GIVEN DATA

=== Begin Enclosure ===

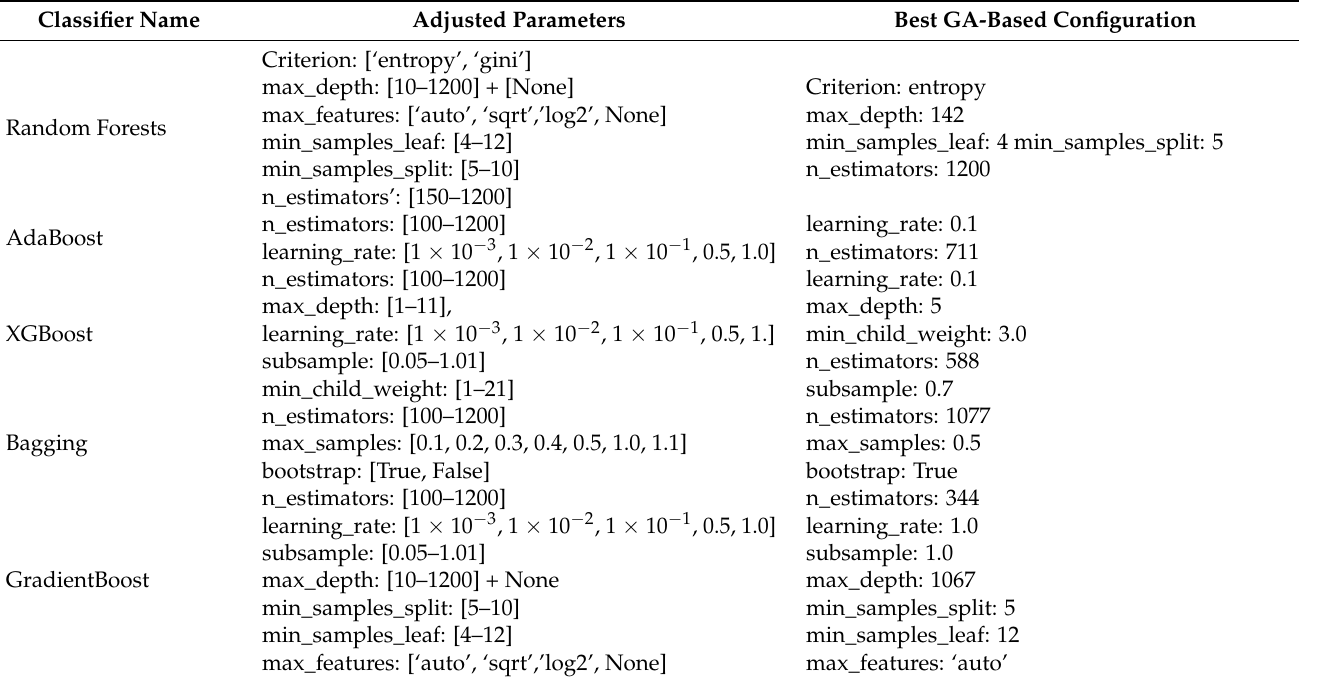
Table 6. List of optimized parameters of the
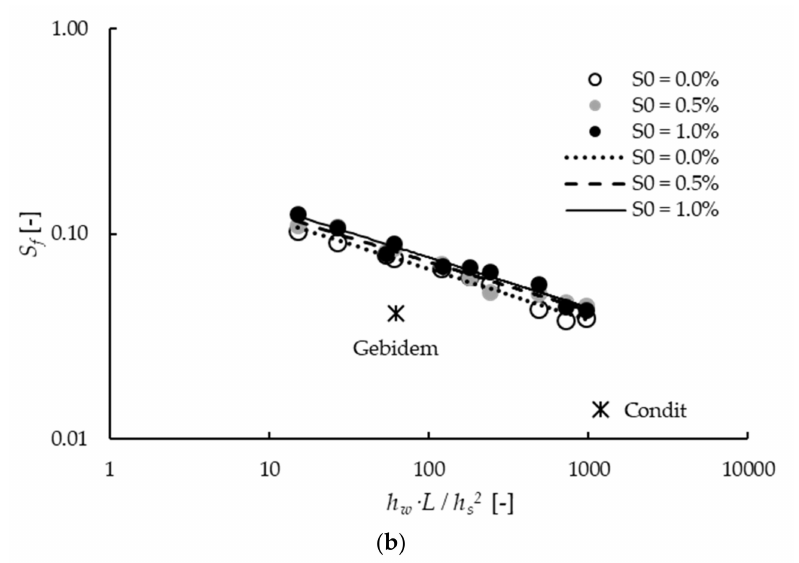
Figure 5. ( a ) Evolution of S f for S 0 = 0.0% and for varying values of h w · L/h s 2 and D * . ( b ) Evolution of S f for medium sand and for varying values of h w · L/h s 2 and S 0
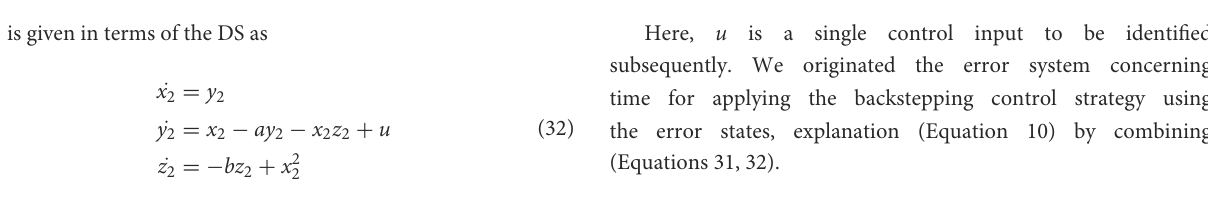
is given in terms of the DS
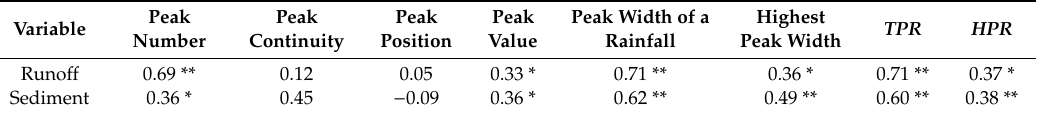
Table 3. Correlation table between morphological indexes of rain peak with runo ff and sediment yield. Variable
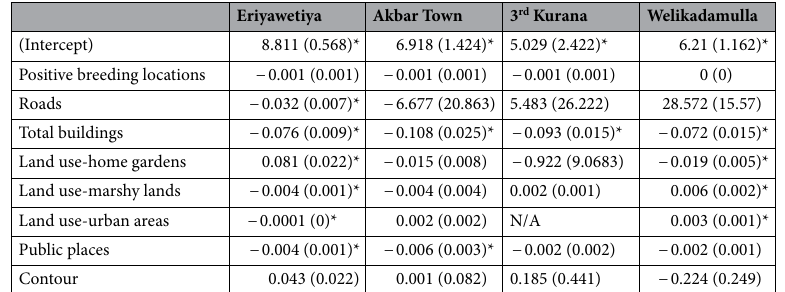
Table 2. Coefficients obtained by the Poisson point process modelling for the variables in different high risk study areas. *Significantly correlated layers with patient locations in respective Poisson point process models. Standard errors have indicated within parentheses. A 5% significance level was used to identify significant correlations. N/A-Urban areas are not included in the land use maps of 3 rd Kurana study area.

=== End Enclosure ===

DIRECTIONS
Starting with the line that contains "is given in terms of the DS" and ending with the last line of the material, every line must be written out exactly; no other lines and no pictures are wanted.

OUTPUT OF THE EXERCISE
is given in terms of the DS
Table 3. Correlation table between morphological indexes of rain peak with runo ff and sediment yield. Variable
Table 2. Coefficients obtained by the Poisson point process modelling for the variables in different high risk study areas. *Significantly correlated layers with patient locations in respective Poisson point process models. Standard errors have indicated within parentheses. A 5% significance level was used to identify significant correlations. N/A-Urban areas are not included in the land use maps of 3 rd Kurana study area.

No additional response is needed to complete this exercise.